For one thing, Biden’s tax package is likely to be drawn on through a budget vote and Social Security cannot be used in this process as per legal requirements.

“Of course, even proposing an increase in social security wage tax would lead to a bigger debate about the solvency of the program,” Akabas said.

The Medicare changes don’t have the same gravity, he said.

To what extent the solvency of social security was affected by the Covid-19 pandemic is controversial.

The agency’s annual trust report is expected to be published soon. In April last year, the trustees’ analysis showed that the program’s funds would be depleted in 2035. At this point, 79% of the promised benefits would have to be paid.

Other reports suggest that the date could be even earlier due to the pandemic.

However, Nancy Altman, president of Social Security Works, an advocacy group for the expansion of the program, said she didn’t expect that much of a difference in the report from the upcoming trustees.
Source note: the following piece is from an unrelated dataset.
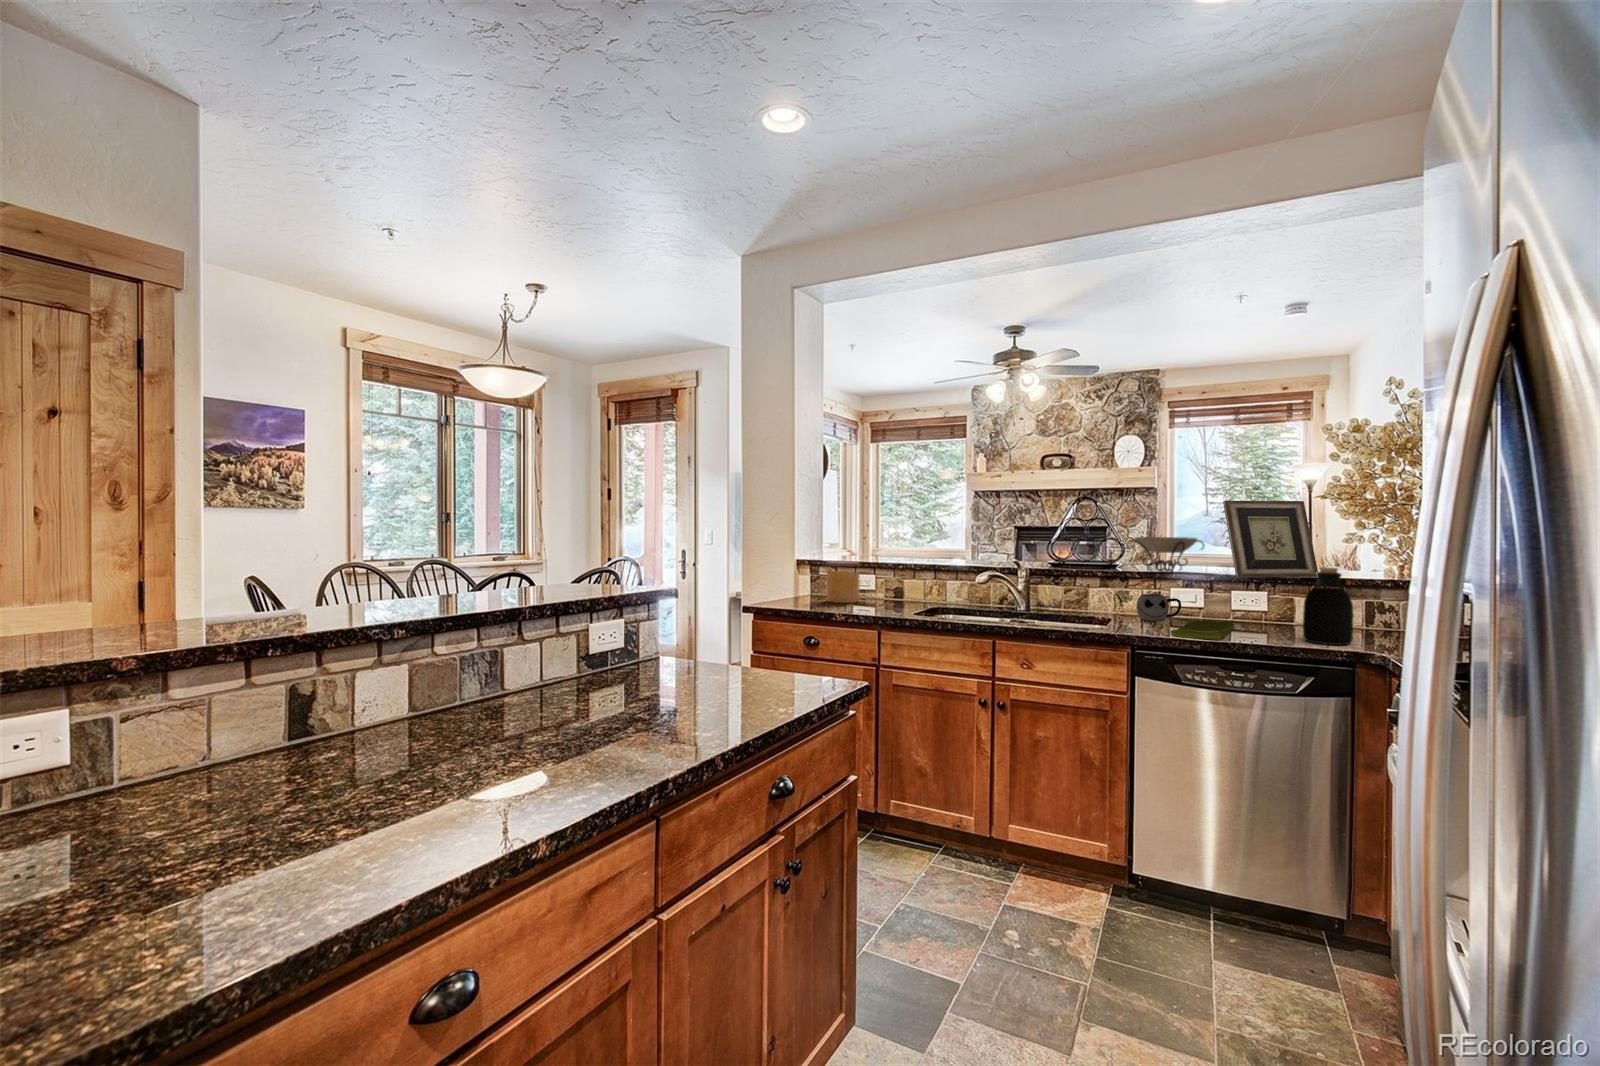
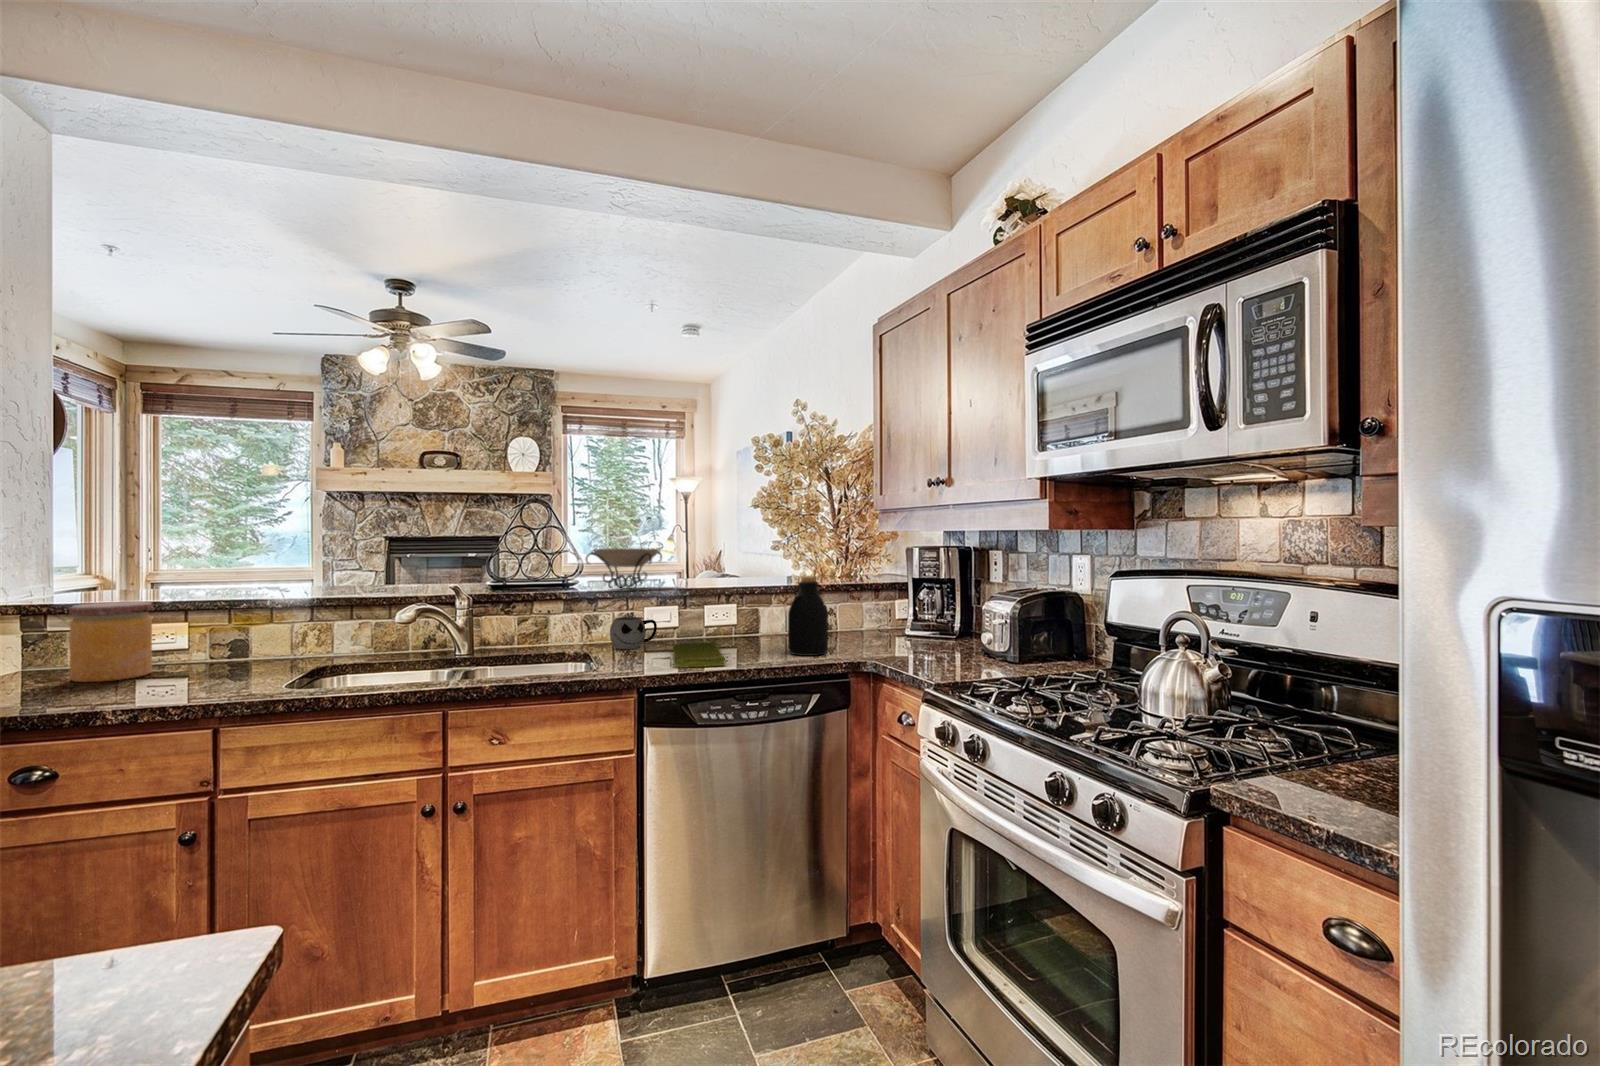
picture frame: present [1223,501,1318,577] -> none [697,507,775,591]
For example, it could bring forward the date by which funds are expected to run dry from 2035 to 2034.

“It won’t make that big a difference,” Altman said.

That need not necessarily prevent the Democratic leaders in Washington from putting forward a proposal to define the program. This could include a reintroduction of Social Security Act 2100, a House proposal by John Larson, D-Conn., Who had 209 co-sponsors in the last Congress.

“I wouldn’t be surprised if there was a social security plan sometime this summer,” Altman said.